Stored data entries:
=====

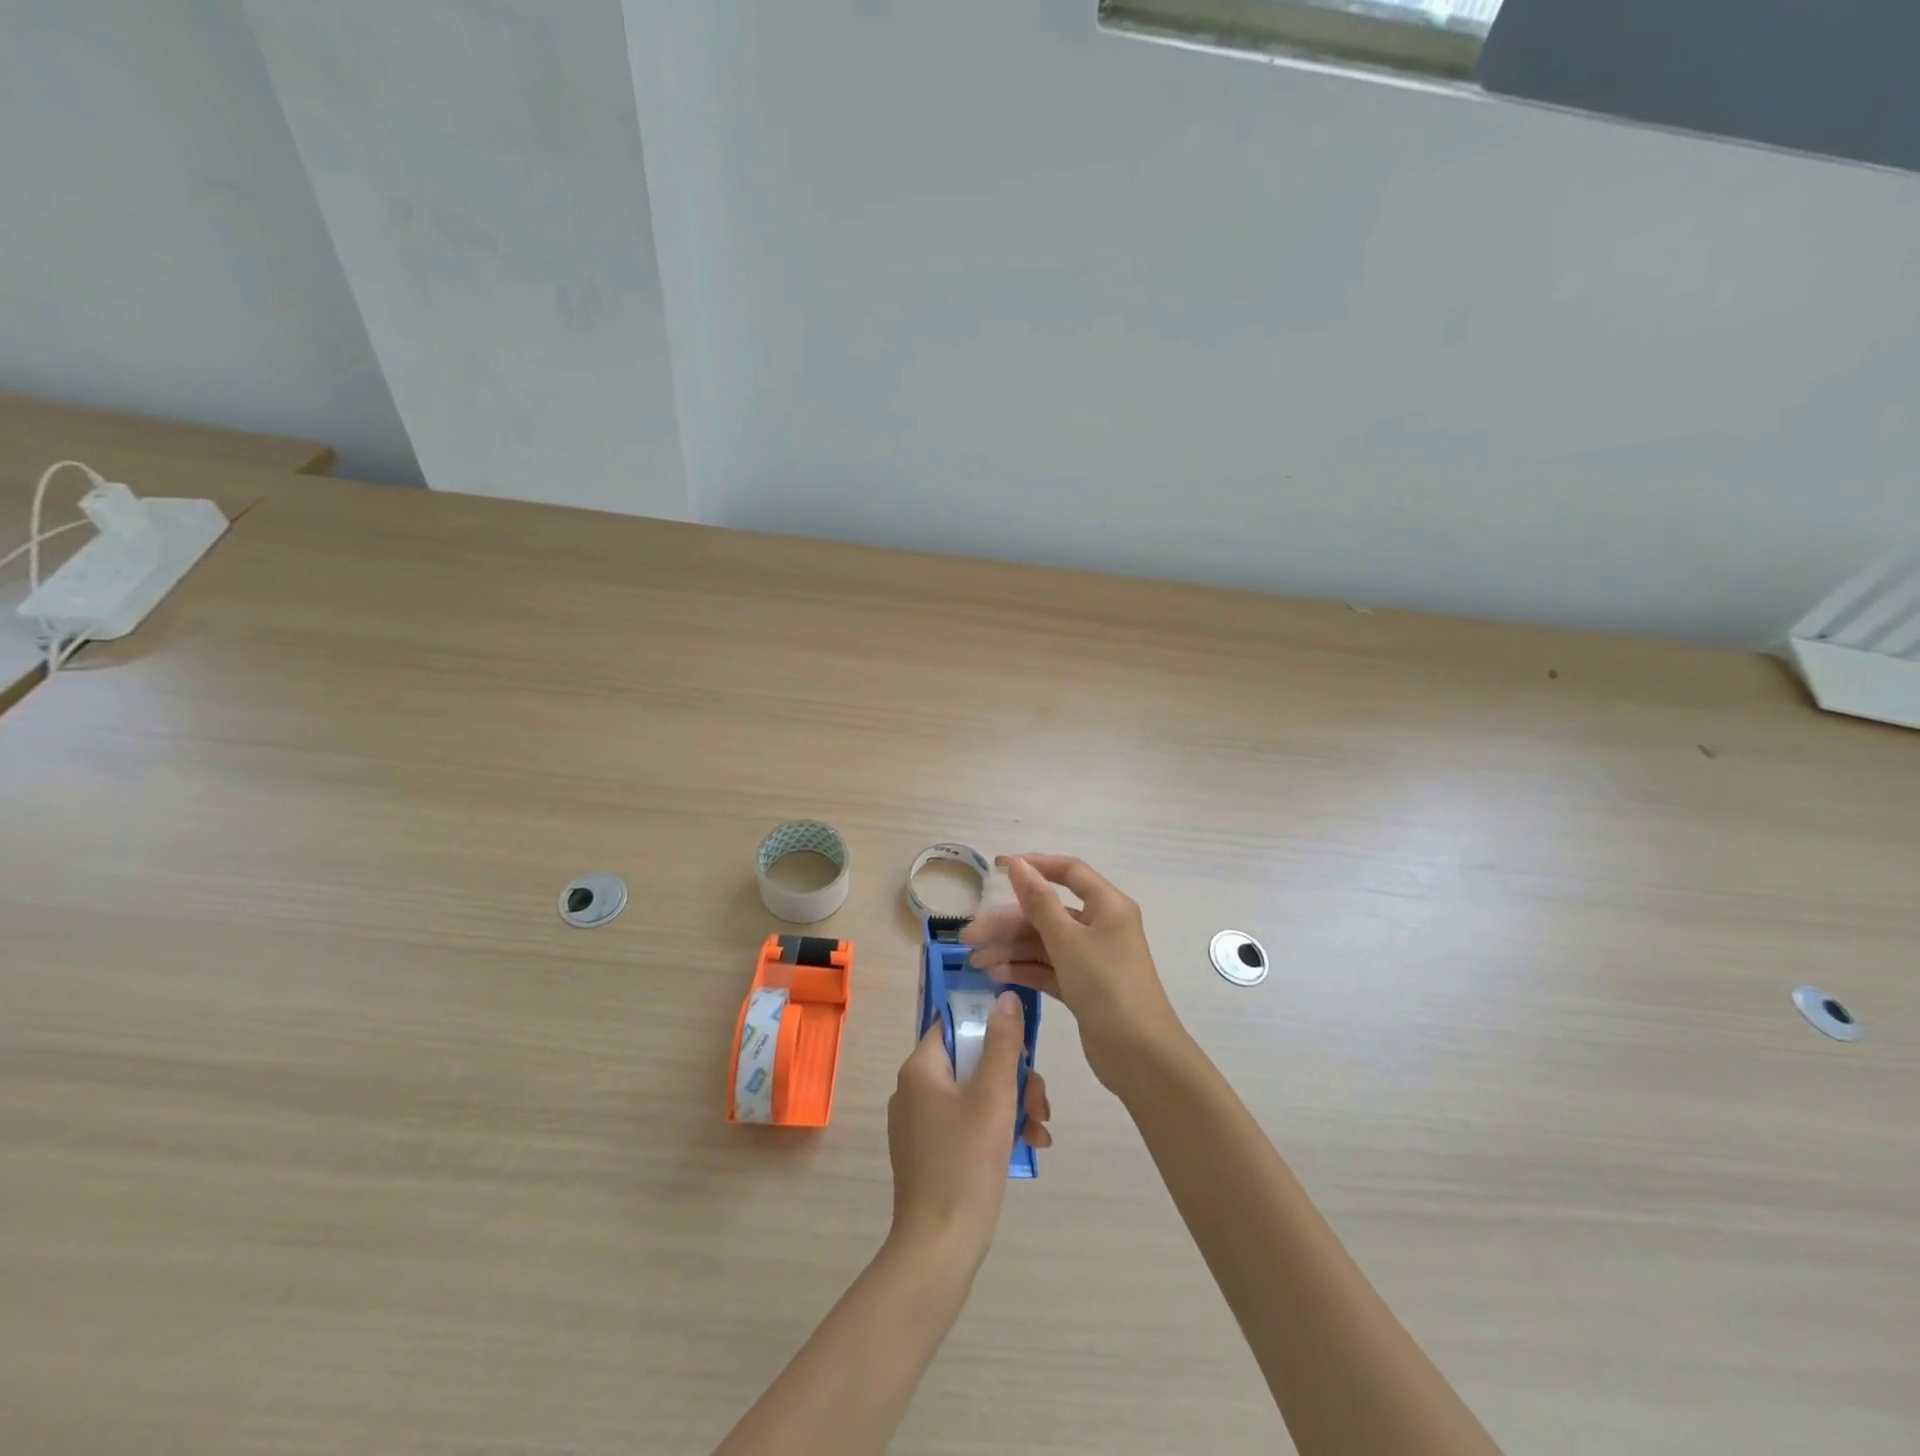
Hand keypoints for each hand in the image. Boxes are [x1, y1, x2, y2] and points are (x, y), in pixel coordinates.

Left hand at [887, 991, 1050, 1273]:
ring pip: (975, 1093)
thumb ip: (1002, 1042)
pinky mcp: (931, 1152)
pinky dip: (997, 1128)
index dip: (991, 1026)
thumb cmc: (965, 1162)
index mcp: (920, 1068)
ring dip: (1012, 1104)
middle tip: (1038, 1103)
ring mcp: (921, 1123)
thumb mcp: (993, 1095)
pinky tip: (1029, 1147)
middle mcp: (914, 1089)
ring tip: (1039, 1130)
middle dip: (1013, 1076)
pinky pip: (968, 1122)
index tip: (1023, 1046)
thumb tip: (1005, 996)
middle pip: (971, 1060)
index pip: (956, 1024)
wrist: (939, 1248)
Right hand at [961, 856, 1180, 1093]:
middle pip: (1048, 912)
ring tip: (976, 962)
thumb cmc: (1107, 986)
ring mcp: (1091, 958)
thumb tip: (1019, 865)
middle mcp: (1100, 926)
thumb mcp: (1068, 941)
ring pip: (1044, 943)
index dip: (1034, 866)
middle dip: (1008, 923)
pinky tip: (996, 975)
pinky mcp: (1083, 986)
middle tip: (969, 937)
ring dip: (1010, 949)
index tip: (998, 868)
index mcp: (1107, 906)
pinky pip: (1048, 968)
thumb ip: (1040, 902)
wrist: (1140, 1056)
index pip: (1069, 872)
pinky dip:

=====

- _How to complete this task_:
When the entries above show the word "index" in a line, copy that line out.

- _Exercise solution_:
index dip: (991, 1026)
index mcp: (920, 1068)
index tip: (1023, 1046)
index pip: (956, 1024)
index dip: (1034, 866)
index tip: (998, 868)
index mcp: (1107, 906)
index pip: (1069, 872)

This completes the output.